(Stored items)
========================

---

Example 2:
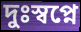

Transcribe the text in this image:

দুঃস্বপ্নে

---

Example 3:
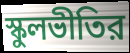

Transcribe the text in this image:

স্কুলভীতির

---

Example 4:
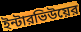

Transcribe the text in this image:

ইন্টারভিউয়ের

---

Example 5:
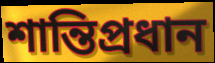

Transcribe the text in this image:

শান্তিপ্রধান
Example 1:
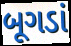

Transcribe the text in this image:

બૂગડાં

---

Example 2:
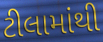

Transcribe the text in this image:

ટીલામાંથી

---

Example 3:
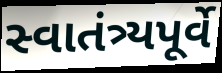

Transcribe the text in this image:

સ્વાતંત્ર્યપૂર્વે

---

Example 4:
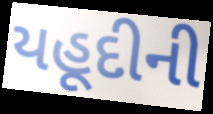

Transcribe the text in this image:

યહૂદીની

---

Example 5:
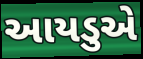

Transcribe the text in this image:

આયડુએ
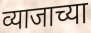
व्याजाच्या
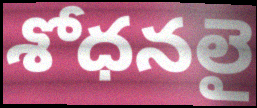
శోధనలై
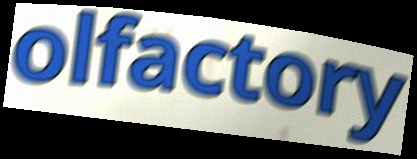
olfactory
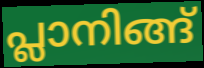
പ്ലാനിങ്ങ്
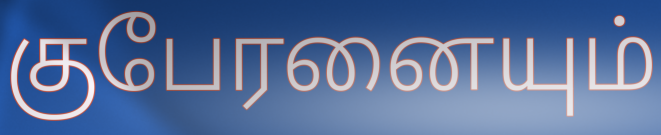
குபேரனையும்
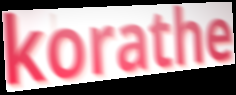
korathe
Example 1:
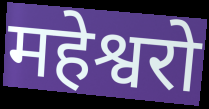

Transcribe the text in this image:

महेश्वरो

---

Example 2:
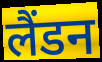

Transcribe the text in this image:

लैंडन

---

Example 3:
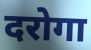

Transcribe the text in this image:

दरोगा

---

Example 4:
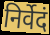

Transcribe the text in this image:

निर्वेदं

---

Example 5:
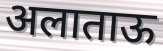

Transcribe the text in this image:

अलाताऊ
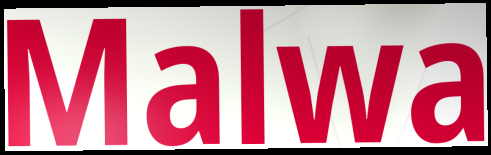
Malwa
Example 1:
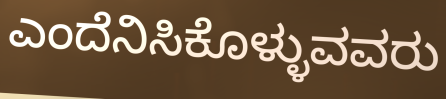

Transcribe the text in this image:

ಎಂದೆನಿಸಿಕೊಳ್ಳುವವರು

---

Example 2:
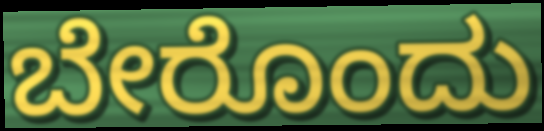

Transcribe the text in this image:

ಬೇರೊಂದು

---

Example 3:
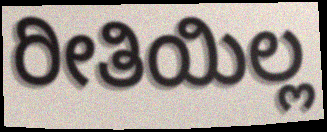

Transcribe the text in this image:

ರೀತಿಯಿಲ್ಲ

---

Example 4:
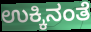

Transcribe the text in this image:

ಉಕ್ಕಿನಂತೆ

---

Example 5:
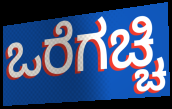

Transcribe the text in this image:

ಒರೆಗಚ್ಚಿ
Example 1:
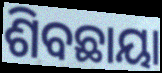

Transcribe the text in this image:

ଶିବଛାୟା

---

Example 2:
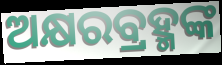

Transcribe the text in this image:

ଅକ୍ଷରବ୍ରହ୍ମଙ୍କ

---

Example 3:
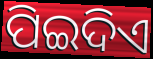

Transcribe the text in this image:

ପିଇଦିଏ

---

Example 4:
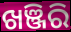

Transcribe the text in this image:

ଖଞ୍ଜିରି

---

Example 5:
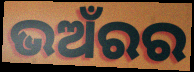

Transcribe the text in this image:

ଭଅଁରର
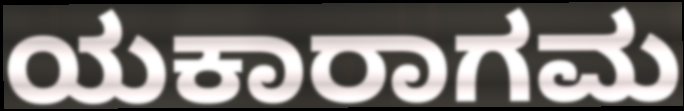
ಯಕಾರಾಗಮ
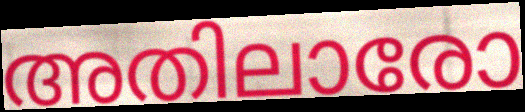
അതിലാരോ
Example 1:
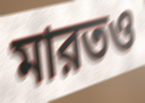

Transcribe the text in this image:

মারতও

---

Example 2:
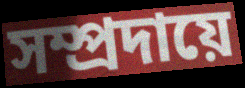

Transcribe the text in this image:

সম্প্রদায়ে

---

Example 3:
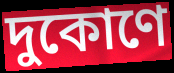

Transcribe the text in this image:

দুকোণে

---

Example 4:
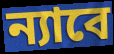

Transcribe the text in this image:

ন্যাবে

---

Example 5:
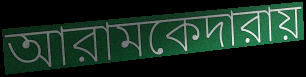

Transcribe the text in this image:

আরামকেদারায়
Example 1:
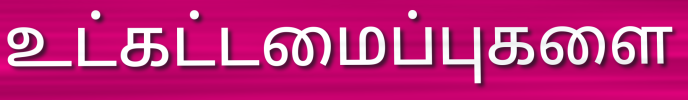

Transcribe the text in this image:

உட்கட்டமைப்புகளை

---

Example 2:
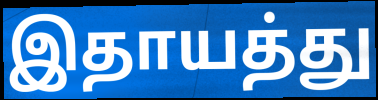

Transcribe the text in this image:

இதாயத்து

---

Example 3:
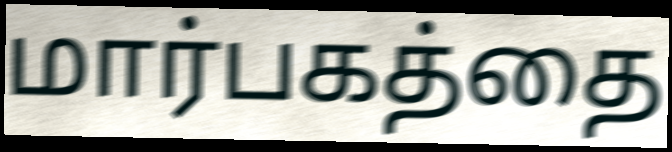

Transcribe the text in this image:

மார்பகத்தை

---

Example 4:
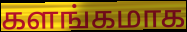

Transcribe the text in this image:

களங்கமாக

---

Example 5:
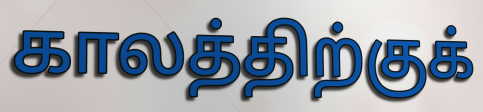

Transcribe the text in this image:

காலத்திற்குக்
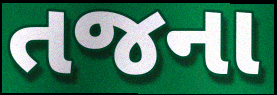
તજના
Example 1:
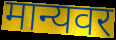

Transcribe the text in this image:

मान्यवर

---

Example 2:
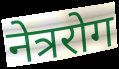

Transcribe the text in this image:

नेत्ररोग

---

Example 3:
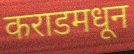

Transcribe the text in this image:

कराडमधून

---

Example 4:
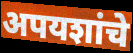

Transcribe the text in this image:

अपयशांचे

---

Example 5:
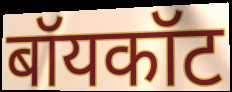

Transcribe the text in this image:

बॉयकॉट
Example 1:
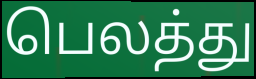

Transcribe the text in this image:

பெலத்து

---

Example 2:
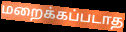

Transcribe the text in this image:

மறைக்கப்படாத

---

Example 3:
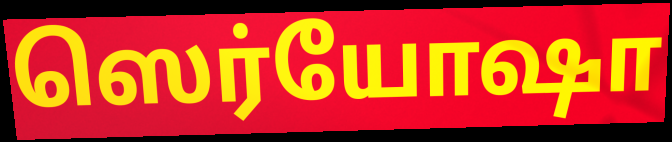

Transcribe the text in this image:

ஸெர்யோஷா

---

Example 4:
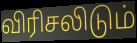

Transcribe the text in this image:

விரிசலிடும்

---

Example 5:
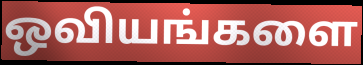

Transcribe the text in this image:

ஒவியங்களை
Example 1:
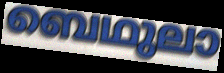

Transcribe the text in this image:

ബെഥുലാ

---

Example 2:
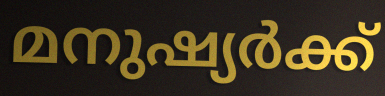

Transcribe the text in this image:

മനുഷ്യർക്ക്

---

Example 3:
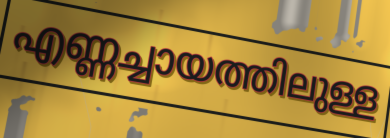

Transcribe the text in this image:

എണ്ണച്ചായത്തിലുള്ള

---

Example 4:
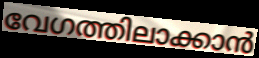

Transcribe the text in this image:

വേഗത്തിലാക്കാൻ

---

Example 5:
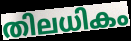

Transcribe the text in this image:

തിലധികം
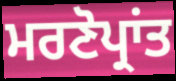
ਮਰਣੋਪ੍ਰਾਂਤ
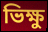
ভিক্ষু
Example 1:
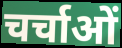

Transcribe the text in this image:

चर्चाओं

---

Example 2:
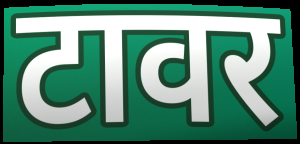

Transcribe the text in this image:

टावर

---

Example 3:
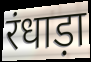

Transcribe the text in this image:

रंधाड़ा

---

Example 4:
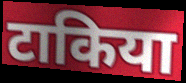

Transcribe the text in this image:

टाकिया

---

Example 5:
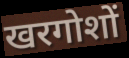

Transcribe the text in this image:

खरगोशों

========================

Return all of the entries exactly as written, but drop any pictures they hold.

---

Example 2:

Transcribe the text in this image:

দুঃস্বপ্নে

---

Example 3:

Transcribe the text in this image:

স্কুলভীতির

---

Example 4:

Transcribe the text in this image:

ইন্টারভিউয়ের

---

Example 5:

Transcribe the text in this image:

শান্তিপ্রধান
Example 1:

Transcribe the text in this image:

બૂગડાં

---

Example 2:

Transcribe the text in this image:

ટીલામાંથી

---

Example 3:

Transcribe the text in this image:

સ્વાતંત્ર્યપૂર્વે

---

Example 4:

Transcribe the text in this image:

યહૂદીની

---

Example 5:

Transcribe the text in this image:

આયડુએ
व्याजाच्या
శోధనలై
olfactory
പ്ലാനിങ്ങ്
குபேரனையும்
korathe
Example 1:

Transcribe the text in this image:

महेश्वरो

---

Example 2:

Transcribe the text in this image:

लैंडन

---

Example 3:

Transcribe the text in this image:

दरोगा

---

Example 4:

Transcribe the text in this image:

निर्वेदं

---

Example 5:

Transcribe the text in this image:

अलाताऊ
Malwa
Example 1:

Transcribe the text in this image:

ಎಂದೆನಿಸಿಕೊಳ್ಳುವವರು

---

Example 2:

Transcribe the text in this image:

ಬೇರೊಂದು

---

Example 3:

Transcribe the text in this image:

ರೀತಿಯಿಲ್ಲ

---

Example 4:

Transcribe the text in this image:

ಉಕ್ಕಿನಂತೆ

---

Example 5:

Transcribe the text in this image:

ಒರೆಗಚ್ಚಿ
Example 1:

Transcribe the text in this image:

ଶିବଛାୟା

---

Example 2:

Transcribe the text in this image:

ଅକ୍ଷରବ୍ରହ୍ମଙ୍କ

---

Example 3:

Transcribe the text in this image:

ପିଇଦିଏ

---

Example 4:

Transcribe the text in this image:

ଖଞ୍ଜିରି

---

Example 5:

Transcribe the text in this image:

ଭଅଁରର
ಯಕಾರಾಗಮ
അതിലാരോ
Example 1:

Transcribe the text in this image:

মারতও

---

Example 2:

Transcribe the text in this image:

সম্প্রদায়ে

---

Example 3:

Transcribe the text in this image:

দুকোণে

---

Example 4:

Transcribe the text in this image:

ন্যাবে

---

Example 5:

Transcribe the text in this image:

আরামকেদারায়
Example 1:

Transcribe the text in this image:

உட்கட்டமைப்புகளை

---

Example 2:

Transcribe the text in this image:

இதாயத்து

---

Example 3:

Transcribe the text in this image:

மார்பகத்தை

---

Example 4:

Transcribe the text in this image:

களங்கமாக

---

Example 5:

Transcribe the text in this image:

காலத்திற்குக்
તજના
Example 1:

Transcribe the text in this image:

मान्यवर

---

Example 2:

Transcribe the text in this image:

नेत्ररोग

---

Example 3:

Transcribe the text in this image:

कराडमधून

---

Example 4:

Transcribe the text in this image:

अपयशांचे

---

Example 5:

Transcribe the text in this image:

बॉयकॉट
Example 1:

Transcribe the text in this image:

பெலத்து

---

Example 2:

Transcribe the text in this image:

மறைக்கப்படாத

---

Example 3:

Transcribe the text in this image:

ஸெர்யோஷா

---

Example 4:

Transcribe the text in this image:

விரிசலிடும்

---

Example 5:

Transcribe the text in this image:

ஒவியங்களை
Example 1:

Transcribe the text in this image:

ബെഥുലാ

---

Example 2:

Transcribe the text in this image:

മനുഷ്യർക്ക്

---

Example 3:

Transcribe the text in this image:

എണ്ണച്ചായത്തിലുള്ള

---

Example 4:

Transcribe the text in this image:

വേഗത്തിലാക്കാൻ

---

Example 5:

Transcribe the text in this image:

തിലധികം
ਮਰਣੋਪ੍ਰਾਂਤ
ভিক্ষু
Example 1:

Transcribe the text in this image:

चर्चाओं

---

Example 2:

Transcribe the text in this image:

टावर

---

Example 3:

Transcribe the text in this image:

रंधाड़ा

---

Example 4:

Transcribe the text in this image:

टाकिया

---

Example 5:

Transcribe the text in this image:

खरगोशों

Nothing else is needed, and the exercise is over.